Nel panorama dei testi dedicati a una riflessione sul fotografico c'è un libro di Geoff Dyer, L'infinito istante, che rappresenta certamente un unicum, perchè coglie ed enfatizza un elemento che non è nè storico nè teorico, ovvero il fatto che la fotografia è anche rapporto con l'oggetto quotidiano. Osservando le opere dei grandi fotografi, infatti, Dyer fa emergere un legame insospettabile tra essi: il legame dell'oggetto, come elemento di richiamo, di continuità, di silenzioso rinvio dall'uno all'altro. Che si tratti del cappello, dell'ombrello o della panchina, delle scale, della fisarmonica, dei ciechi o di corpi nudi, la fotografia funge sempre e costantemente da legame di cose in senso largo.
Certo c'è anche una fotografia di pure forme, ma è un confine, un margine estremo del fotografare, quello in cui esso diviene mezzo di un'intenzione artistica rivolta all'astratto, ma non è questa la natura del fotografico. Se la pittura può - e lo ha fatto - liberarsi del rapporto con il mondo degli oggetti rappresentando di essi solo alcune forme - colori, sensazioni tattili o visive, spazi senza nome, ecc. - la fotografia, che pure dal punto di vista tecnico è capace di questa operazione, trova molto più difficile liberarsi del rapporto con le cose.

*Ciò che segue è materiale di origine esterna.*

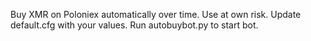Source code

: Buy XMR on Poloniex automatically over time. Use at own risk. Update default.cfg with your values. Run autobuybot.py to start bot.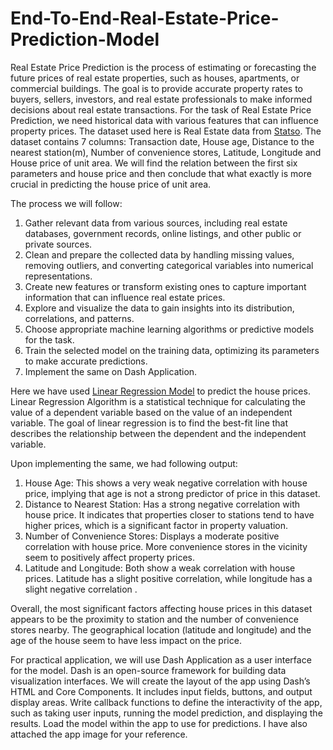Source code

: # End-To-End-Real-Estate-Price-Prediction-Model
Real Estate Price Prediction is the process of estimating or forecasting the future prices of real estate properties, such as houses, apartments, or commercial buildings. The goal is to provide accurate property rates to buyers, sellers, investors, and real estate professionals to make informed decisions about real estate transactions. For the task of Real Estate Price Prediction, we need historical data with various features that can influence property prices. The dataset used here is Real Estate data from [Statso](https://statso.io/real-estate-prediction-case-study/).
The dataset contains 7 columns: Transaction date, House age, Distance to the nearest station(m), Number of convenience stores, Latitude, Longitude and House price of unit area. We will find the relation between the first six parameters and house price and then conclude that what exactly is more crucial in predicting the house price of unit area.

The process we will follow:
1) Gather relevant data from various sources, including real estate databases, government records, online listings, and other public or private sources.
2) Clean and prepare the collected data by handling missing values, removing outliers, and converting categorical variables into numerical representations.
3) Create new features or transform existing ones to capture important information that can influence real estate prices.
4) Explore and visualize the data to gain insights into its distribution, correlations, and patterns.
5) Choose appropriate machine learning algorithms or predictive models for the task.
6) Train the selected model on the training data, optimizing its parameters to make accurate predictions.
7) Implement the same on Dash Application.

Here we have used [Linear Regression Model](https://en.wikipedia.org/wiki/Linear_regression) to predict the house prices. Linear Regression Algorithm is a statistical technique for calculating the value of a dependent variable based on the value of an independent variable. The goal of linear regression is to find the best-fit line that describes the relationship between the dependent and the independent variable.

Upon implementing the same, we had following output:
1) House Age: This shows a very weak negative correlation with house price, implying that age is not a strong predictor of price in this dataset.
2) Distance to Nearest Station: Has a strong negative correlation with house price. It indicates that properties closer to stations tend to have higher prices, which is a significant factor in property valuation.
3) Number of Convenience Stores: Displays a moderate positive correlation with house price. More convenience stores in the vicinity seem to positively affect property prices.
4) Latitude and Longitude: Both show a weak correlation with house prices. Latitude has a slight positive correlation, while longitude has a slight negative correlation .

Overall, the most significant factors affecting house prices in this dataset appears to be the proximity to station and the number of convenience stores nearby. The geographical location (latitude and longitude) and the age of the house seem to have less impact on the price.

For practical application, we will use Dash Application as a user interface for the model. Dash is an open-source framework for building data visualization interfaces. We will create the layout of the app using Dash’s HTML and Core Components. It includes input fields, buttons, and output display areas. Write callback functions to define the interactivity of the app, such as taking user inputs, running the model prediction, and displaying the results. Load the model within the app to use for predictions. I have also attached the app image for your reference.
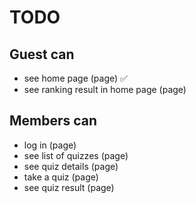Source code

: # TODO

## Guest can
- see home page (page) ✅
- see ranking result in home page (page)

## Members can
- log in (page)
- see list of quizzes (page)
- see quiz details (page)
- take a quiz (page)
- see quiz result (page)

La fotografia resta comunque un rapporto con il mondo, in cui il mondo stesso continua ad avere un nome. Fotografare è sempre un modo per costruire una relazione con le cose, o se si vuole, per trasformare il muto oggetto in una cosa umana.
Quel cappello, quell'ombrello, quella panchina, diventano mondo dentro l'obiettivo di un fotografo.